Era il 15 aprile del 2013 e Ignazio Marino preparava la sua volata in bicicletta fino al Campidoglio. Uno dei passaggi più discussi di quella campagna elettorale andò in onda proprio quel giorno: il candidato del centrosinistra si presentò all'Assemblea dei soci di Acea, dopo aver acquistato una manciata di azioni, contestando la scelta di nominare i nuovi vertici dell'azienda municipalizzata a un mese dalle elezioni. Su Acea si stava combattendo una battaglia senza esclusioni di colpi: da una parte Alemanno, determinato a liquidare il 21% della società partecipata per fare cassa, dall'altra i comitati e l'opposizione (con il Pd in prima linea in aula), a difendere il risultato referendario del 2011 che stabiliva come l'acqua non solo dovesse rimanere un bene comune, ma che dovesse addirittura essere ripubblicizzata là dove fosse passata nelle mani dei privati. Alla finestra Francesco Gaetano Caltagirone e la multinazionale francese dell'acqua Suez, interessati ad allargare la loro presenza in Acea.
Il futuro sindaco di Roma solennemente dichiarava (e inseriva nel suo programma elettorale) davanti all'assemblea dei soci di Acea: “Voglio ricordare che gli italiani e i romani hanno votato per l’acqua pubblica ma con Acea stiamo assistendo alla privatizzazione di fatto di un bene comune. E questo non può essere consentito. Acea rappresenta una risorsa strategica per il Comune e deve tornare a produrre servizi efficienti e una classe dirigente che mette al centro il bene comune e non solo gli interessi privati. Voglio dire chiaramente che le ulteriori decisioni prese oggi non fanno altro che rafforzare la mia voglia di cambiare Roma e fare in modo che la mia candidatura sia al servizio di tutta la città contro l’arroganza di pochi”.
Privatizzazione di Acea Ato 2, operazione in perdita
Sono passati solo due anni ma sembra un'era fa. Il centrosinistra tornato in Campidoglio si è trovato impantanato in una città al collasso, Ignazio Marino non è riuscito a ridare lo slancio necessario ad entrare in sintonia con i cittadini e la sua stessa maggioranza. Poi sono arrivate le rivolte nelle periferie, il sindaco sembrava traballare sulla sua poltrona e l'esplodere dell'inchiesta su mafia capitale l'ha rimesso magicamente in sella, facendo passare tutto il resto in secondo piano, facendo apparire Marino come l'uomo nuovo, lontano dai tramacci di palazzo, dalle rendite di potere consolidate. Ma ora con il bilancio previsionale in discussione in questi giorni tutti i nodi potrebbero venire al pettine. Un bilancio fatto di tagli, dettato dalle regole del Salva Roma che ha imposto regole ferree per la spesa e il rientro di bilancio per evitare il commissariamento della città.

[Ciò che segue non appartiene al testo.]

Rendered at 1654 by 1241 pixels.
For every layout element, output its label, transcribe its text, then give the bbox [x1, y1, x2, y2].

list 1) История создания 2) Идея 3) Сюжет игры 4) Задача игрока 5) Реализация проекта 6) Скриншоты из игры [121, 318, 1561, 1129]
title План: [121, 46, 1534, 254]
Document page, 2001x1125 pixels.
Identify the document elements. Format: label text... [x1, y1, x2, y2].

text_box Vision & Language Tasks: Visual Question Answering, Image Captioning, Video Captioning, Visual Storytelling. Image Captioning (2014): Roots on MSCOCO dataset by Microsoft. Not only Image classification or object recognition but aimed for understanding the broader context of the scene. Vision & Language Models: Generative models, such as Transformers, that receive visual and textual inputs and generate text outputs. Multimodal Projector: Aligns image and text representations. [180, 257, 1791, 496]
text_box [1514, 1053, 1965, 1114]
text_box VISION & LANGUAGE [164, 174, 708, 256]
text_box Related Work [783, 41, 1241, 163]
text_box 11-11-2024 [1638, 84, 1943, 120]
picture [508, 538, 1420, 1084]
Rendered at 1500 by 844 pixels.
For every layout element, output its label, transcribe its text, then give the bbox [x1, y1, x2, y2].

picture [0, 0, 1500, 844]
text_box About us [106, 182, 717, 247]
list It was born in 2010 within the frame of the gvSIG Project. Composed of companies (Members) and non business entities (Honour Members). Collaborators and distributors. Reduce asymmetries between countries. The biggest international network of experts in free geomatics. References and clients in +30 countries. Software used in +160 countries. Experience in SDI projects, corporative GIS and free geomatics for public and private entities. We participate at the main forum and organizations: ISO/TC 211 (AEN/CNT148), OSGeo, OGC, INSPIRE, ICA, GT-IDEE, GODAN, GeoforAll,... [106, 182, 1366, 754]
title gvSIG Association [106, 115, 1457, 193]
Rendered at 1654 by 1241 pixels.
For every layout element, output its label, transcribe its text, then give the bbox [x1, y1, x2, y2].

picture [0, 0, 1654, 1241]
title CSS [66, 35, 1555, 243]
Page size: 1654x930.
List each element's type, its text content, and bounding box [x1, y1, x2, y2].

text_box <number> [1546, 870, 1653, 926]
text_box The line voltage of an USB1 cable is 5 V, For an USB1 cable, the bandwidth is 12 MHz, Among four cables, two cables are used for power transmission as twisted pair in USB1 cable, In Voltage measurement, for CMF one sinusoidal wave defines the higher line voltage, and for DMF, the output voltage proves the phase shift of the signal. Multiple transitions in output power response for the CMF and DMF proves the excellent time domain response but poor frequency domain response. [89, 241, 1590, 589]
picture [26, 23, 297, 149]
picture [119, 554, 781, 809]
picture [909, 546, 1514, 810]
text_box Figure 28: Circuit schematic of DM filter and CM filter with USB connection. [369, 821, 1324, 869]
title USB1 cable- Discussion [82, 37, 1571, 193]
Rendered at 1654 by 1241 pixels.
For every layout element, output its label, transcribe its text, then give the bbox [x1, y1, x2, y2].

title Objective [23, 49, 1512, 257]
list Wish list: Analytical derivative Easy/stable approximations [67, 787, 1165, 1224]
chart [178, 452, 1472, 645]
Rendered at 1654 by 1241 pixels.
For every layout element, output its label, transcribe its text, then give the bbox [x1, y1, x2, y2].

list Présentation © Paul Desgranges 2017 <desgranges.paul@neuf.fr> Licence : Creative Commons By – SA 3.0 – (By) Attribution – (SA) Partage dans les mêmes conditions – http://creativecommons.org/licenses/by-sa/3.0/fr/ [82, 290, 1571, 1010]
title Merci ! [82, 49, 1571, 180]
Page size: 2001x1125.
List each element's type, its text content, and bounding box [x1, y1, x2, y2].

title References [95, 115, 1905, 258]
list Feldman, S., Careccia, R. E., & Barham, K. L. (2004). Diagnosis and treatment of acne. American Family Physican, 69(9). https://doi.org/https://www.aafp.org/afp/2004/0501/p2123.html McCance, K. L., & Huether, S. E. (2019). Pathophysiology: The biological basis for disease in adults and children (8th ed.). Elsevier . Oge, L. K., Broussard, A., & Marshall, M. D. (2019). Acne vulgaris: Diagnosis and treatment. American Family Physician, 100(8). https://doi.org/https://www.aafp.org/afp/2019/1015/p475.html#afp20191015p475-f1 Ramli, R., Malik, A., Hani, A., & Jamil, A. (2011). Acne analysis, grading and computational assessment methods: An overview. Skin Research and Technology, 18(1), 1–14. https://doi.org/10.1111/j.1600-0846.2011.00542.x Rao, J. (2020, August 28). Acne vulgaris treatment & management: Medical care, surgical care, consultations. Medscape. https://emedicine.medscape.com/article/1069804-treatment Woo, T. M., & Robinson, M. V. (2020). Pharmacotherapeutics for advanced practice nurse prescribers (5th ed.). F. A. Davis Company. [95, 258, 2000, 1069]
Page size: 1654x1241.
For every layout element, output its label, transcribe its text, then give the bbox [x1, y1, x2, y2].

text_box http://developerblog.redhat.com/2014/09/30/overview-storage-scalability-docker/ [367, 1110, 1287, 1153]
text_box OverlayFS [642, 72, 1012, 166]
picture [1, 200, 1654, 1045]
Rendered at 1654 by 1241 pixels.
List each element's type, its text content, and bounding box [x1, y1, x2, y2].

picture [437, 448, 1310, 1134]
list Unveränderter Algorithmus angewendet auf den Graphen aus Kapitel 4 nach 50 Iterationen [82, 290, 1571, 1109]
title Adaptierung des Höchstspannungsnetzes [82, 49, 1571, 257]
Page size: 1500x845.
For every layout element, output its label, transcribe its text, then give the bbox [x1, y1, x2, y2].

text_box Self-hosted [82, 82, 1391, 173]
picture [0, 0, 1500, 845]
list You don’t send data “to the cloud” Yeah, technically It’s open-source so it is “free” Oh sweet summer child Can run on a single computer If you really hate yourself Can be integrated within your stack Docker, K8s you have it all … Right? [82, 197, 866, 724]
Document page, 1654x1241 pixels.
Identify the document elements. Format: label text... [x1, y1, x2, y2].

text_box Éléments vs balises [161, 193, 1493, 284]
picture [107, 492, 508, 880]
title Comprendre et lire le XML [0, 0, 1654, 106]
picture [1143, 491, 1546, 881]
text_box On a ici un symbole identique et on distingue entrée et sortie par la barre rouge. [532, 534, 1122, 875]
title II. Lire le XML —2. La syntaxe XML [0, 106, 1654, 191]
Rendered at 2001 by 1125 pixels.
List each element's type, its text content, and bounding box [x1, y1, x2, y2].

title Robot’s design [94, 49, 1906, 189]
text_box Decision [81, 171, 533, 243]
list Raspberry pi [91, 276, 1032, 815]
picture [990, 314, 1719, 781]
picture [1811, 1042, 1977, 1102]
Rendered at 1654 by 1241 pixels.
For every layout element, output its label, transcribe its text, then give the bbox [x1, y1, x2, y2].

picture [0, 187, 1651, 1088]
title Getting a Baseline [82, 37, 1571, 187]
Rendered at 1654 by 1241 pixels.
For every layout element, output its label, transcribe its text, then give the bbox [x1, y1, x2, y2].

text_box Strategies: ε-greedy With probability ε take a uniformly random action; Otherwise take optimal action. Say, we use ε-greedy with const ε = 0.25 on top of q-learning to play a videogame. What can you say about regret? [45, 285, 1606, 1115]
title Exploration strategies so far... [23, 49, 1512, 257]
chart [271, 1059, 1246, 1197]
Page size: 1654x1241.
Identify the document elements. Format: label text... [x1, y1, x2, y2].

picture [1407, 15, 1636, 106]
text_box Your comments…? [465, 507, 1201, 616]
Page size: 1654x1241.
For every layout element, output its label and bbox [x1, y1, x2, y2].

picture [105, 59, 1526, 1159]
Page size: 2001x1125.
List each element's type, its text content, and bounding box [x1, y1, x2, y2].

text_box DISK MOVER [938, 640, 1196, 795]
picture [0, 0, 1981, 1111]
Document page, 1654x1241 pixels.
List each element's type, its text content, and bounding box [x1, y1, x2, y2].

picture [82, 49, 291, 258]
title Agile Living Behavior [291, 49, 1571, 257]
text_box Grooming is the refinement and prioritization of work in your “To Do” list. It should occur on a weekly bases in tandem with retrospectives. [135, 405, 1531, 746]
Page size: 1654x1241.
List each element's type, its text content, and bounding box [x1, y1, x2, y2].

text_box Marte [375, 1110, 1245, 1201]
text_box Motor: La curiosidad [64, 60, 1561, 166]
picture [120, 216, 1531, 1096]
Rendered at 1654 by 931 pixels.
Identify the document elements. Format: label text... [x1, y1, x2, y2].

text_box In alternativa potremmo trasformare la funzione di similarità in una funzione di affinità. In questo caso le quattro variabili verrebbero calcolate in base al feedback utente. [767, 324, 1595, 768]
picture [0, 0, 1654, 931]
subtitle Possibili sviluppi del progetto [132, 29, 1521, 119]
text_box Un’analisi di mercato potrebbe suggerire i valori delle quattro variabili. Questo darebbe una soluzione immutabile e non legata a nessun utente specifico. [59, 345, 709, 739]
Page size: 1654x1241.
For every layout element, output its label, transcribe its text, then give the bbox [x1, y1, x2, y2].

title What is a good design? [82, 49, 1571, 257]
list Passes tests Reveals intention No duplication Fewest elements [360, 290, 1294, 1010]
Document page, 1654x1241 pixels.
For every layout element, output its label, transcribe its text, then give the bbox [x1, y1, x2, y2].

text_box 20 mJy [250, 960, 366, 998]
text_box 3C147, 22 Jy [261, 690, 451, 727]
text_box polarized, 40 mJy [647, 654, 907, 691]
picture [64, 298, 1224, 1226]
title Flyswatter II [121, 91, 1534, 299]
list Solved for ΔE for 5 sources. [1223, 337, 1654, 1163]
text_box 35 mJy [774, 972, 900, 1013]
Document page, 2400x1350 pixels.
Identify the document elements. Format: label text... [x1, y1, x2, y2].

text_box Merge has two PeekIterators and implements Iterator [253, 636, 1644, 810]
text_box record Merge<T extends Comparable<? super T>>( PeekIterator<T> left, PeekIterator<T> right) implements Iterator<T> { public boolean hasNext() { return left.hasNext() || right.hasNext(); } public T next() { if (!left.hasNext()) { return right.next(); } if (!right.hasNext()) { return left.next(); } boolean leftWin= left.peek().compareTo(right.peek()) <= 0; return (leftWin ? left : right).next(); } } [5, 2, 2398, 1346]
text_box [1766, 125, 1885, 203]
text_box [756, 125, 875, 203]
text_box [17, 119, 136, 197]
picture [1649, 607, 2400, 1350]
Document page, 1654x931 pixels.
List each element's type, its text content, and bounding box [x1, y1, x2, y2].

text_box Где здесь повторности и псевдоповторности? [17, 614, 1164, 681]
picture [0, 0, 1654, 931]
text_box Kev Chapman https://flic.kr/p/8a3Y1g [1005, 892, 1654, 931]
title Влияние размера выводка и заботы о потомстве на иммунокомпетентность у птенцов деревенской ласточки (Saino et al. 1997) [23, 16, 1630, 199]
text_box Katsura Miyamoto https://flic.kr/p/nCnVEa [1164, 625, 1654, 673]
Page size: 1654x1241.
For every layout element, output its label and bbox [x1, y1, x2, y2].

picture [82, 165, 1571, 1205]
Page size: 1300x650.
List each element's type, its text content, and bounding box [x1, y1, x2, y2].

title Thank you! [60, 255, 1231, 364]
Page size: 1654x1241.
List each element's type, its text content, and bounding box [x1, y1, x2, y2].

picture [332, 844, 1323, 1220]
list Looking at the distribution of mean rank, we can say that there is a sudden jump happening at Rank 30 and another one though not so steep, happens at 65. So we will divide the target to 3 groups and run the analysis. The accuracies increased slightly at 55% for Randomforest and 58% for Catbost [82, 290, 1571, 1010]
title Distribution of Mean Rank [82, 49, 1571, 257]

Così capita anche che si debba venir meno a qualche promessa fatta in pompa magna e tra le 27 società partecipate messe sul mercato finisca anche Acea Ato2 (con il voto contrario di Sel), le cui quote Roma Capitale ha deciso di cedere ad Acea Holding. Una scelta duramente contestata dal Coordinamento romano acqua pubblica, che denuncia come il comune “mette nello stesso calderone i servizi essenziali e i poltronifici”. Una scelta quella di disfarsi delle quote di Acea Ato 2 (l'azienda che si occupa della distribuzione del servizio idrico a Roma e provincia) che i comitati per l'acqua contestano anche dal punto di vista economico “il Consiglio comunale ha scelto di uscire dalla gestione diretta dell'acqua di Roma, perdendo, tra l'altro, 2 milioni di utili all'anno in cambio di 12 milioni una tantum”. Soldi che finiranno inghiottiti nella voragine del debito della città, mentre Acea Ato 2 per i cittadini romani sarà persa per sempre e tra soli 6 anni l'operazione sarà economicamente in perdita.
È solo l'inizio della privatizzazione dell'acqua a Roma?
Ma non finisce qui: Acea Holding vorrebbe gestire il servizio idrico in una macroregione del centro Italia, operazione permessa dal così detto Sblocca Italia, acquisendo così le quote di ogni Ato provinciale dai comuni che fino ad oggi le hanno detenute. Un'operazione per i comitati che si battono contro la privatizzazione dell'acqua che nasconde “una gigantesca opera di finanziarizzazione dell'acqua che inizia proprio con l'acquisizione da parte della holding delle quote dei singoli comuni, confinando quindi enti locali, lavoratori e utenti ad un ruolo sempre più secondario”.